Phase 3 Entry Requirements

Successful completion of Phase 2 requirements.

4.3 Market Protection Mechanisms

A single circuit breaker applies across all phases, with the limit tightening as the market matures:

Circuit Breaker — Maximum Transaction Size

• Phase 1: 5% of USDC pool balance

• Phase 2: 2% of USDC pool balance

• Phase 3: 1% of USDC pool balance

Measured at the time of the transaction. Transactions exceeding the limit are rejected; no trading halt or other action occurs. As the pool grows, the absolute dollar limit rises naturally while the percentage cap ensures no single actor can dominate price movement.

Beyond the circuit breaker, market integrity in Phase 3 is maintained by the combination of published MSI and dual-wallet operations.
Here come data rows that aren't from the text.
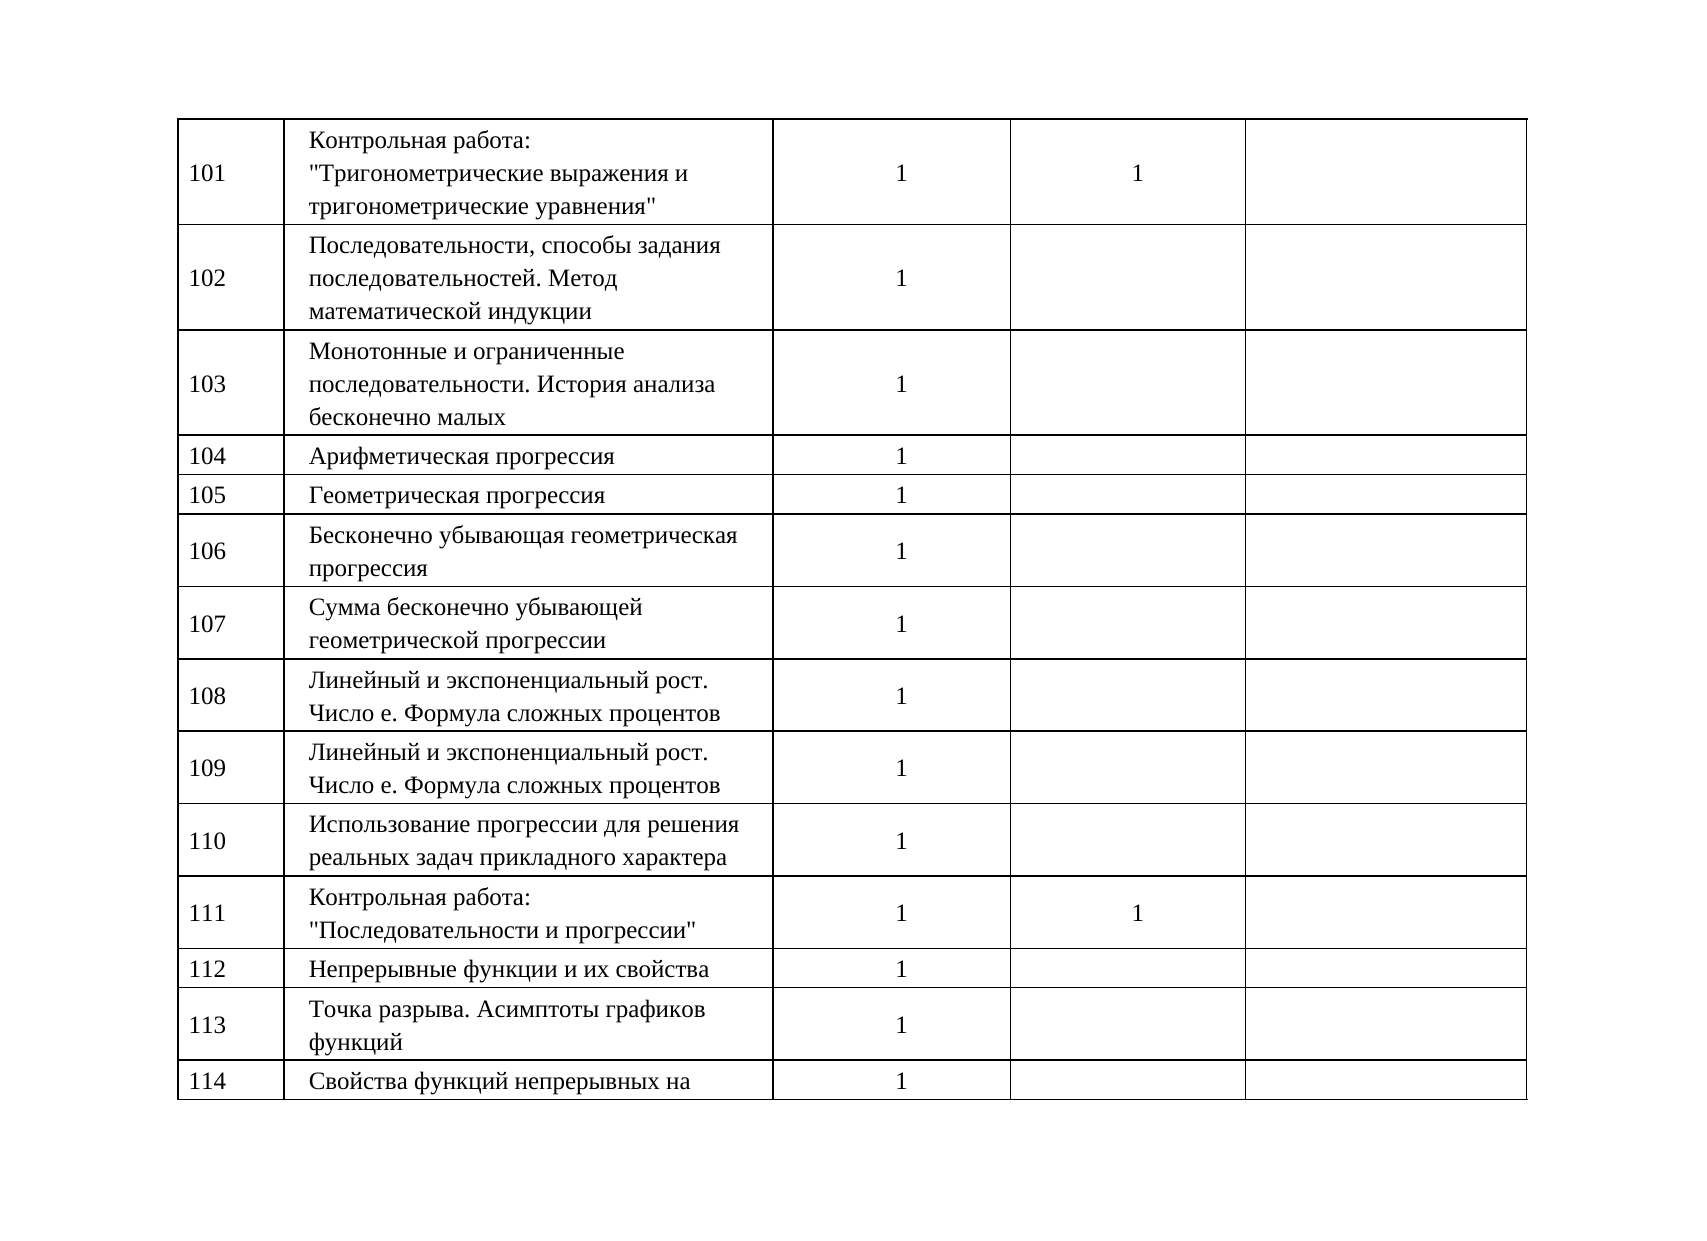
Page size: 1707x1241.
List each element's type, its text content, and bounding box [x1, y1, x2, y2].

table_cell Последовательности, способы задания последовательностей. Метод математической индукции [285, 225, 772, 329]
table_cell [1246, 225, 1526, 329]
table_cell [1246, 732, 1526, 803]
table_cell 1 [774, 877, 1010, 947]
table_cell 1 [774, 120, 1010, 223]
table_cell Бесконечно убывающая геометрическая прогрессия [285, 515, 772, 586]
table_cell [285, 1061, 772, 1099]
table_cell 1 [774, 475, 1010, 513]
table_cell 101 [179, 120, 283, 223]
table_cell [1011, 331, 1245, 434]
table_cell [1011, 949, 1245, 987]
table_cell 1 [774, 804, 1010, 875]
table_cell Точка разрыва. Асимптоты графиков функций [285, 988, 772, 1059]
table_cell 1 [774, 436, 1010, 474]
table_cell [1011, 475, 1245, 513]
table_cell [1246, 515, 1526, 586]
table_cell Линейный и экспоненциальный рост. Число е. Формула сложных процентов [285, 732, 772, 803]
table_cell 104 [179, 436, 283, 474]
table_cell 113 [179, 988, 283, 1059]
table_cell 102 [179, 225, 283, 329]
table_cell 1 [774, 732, 1010, 803]
table_cell 105 [179, 475, 283, 513]
table_cell [1011, 436, 1245, 474]
table_cell [1011, 587, 1245, 658]
table_cell [1246, 877, 1526, 947]
table_cell [1011, 225, 1245, 329]
table_cell [1246, 587, 1526, 658]
table_cell 106 [179, 515, 283, 586]
table_cell [1246, 1061, 1526, 1099]
table_cell [1011, 988, 1245, 1059]
table_cell 108 [179, 660, 283, 730]
table_cell [1246, 804, 1526, 875]
table_cell 110 [179, 804, 283, 875]
table_cell [1246, 660, 1526, 730]
table_cell [1246, 436, 1526, 474]
table_cell [1246, 949, 1526, 987]
table_cell 109 [179, 732, 283, 803]
table_cell 103 [179, 331, 283, 434]
table_cell Монотонные и ограниченные последовательности. История анализа бесконечно малых [285, 331, 772, 434]
table_cell [1011, 515, 1245, 586]
table_cell 1 [1011, 120, 1245, 223]
table_cell 111 [179, 877, 283, 947]
table_cell [1011, 1061, 1245, 1099]
table_cell Геометрическая прогрессия [285, 475, 772, 513]
table_cell Контрольная работа: "Последовательности и прогрессии" [285, 877, 772, 947]
table_cell 1 [774, 515, 1010, 586]
table_cell [1011, 804, 1245, 875]
table_cell [1011, 660, 1245, 730]
table_cell Использование прогрессии для решения реальных задач прикладного характера [285, 804, 772, 875]
table_cell Линейный и экспоненциальный рост. Число е. Формула сложных процентов [285, 660, 772, 730]
table_cell 107 [179, 587, 283, 658]
table_cell Непрерывные функции и их свойства [285, 949, 772, 987]
table_cell 112 [179, 949, 283, 987]
table_cell [1246, 475, 1526, 513]
table_cell 1 [774, 988, 1010, 1059]
table_cell 1 [774, 225, 1010, 329]
table_cell Сумма бесконечно убывающей геометрической прогрессии [285, 587, 772, 658]
table_cell 1 [774, 660, 1010, 730]
table_cell 1 [1011, 877, 1245, 947]
table_cell [1246, 988, 1526, 1059]
table_cell 1 [774, 331, 1010, 434]
table_cell Арифметическая прогрессия [285, 436, 772, 474]
table_cell Контрольная работа: "Тригонометрические выражения и тригонометрические уравнения" [285, 120, 772, 223]
table_cell 1 [774, 587, 1010, 658]
table_cell [1246, 331, 1526, 434]
table_cell 1 [774, 949, 1010, 987]
table_cell [1246, 120, 1526, 223]
table_cell 1 [774, 1061, 1010, 1099]
table_cell [1011, 732, 1245, 803]
table_cell 114 [179, 1061, 283, 1099]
The MSI is published continuously, giving participants a clear signal of whether activity is utility-driven or speculative.

Sandwich Attack Mitigation: The 1% transaction cap limits the profit available to bots executing sandwich attacks. Users are advised to set appropriate slippage tolerance when transacting to provide additional protection.

This structure reflects MemoToken's trajectory: a tightly managed launch phase giving way to a free market as liquidity deepens and the participant base grows. Bonding curves govern Phases 1 and 2 to prevent manipulation during price discovery; Phase 3 lets the market govern itself.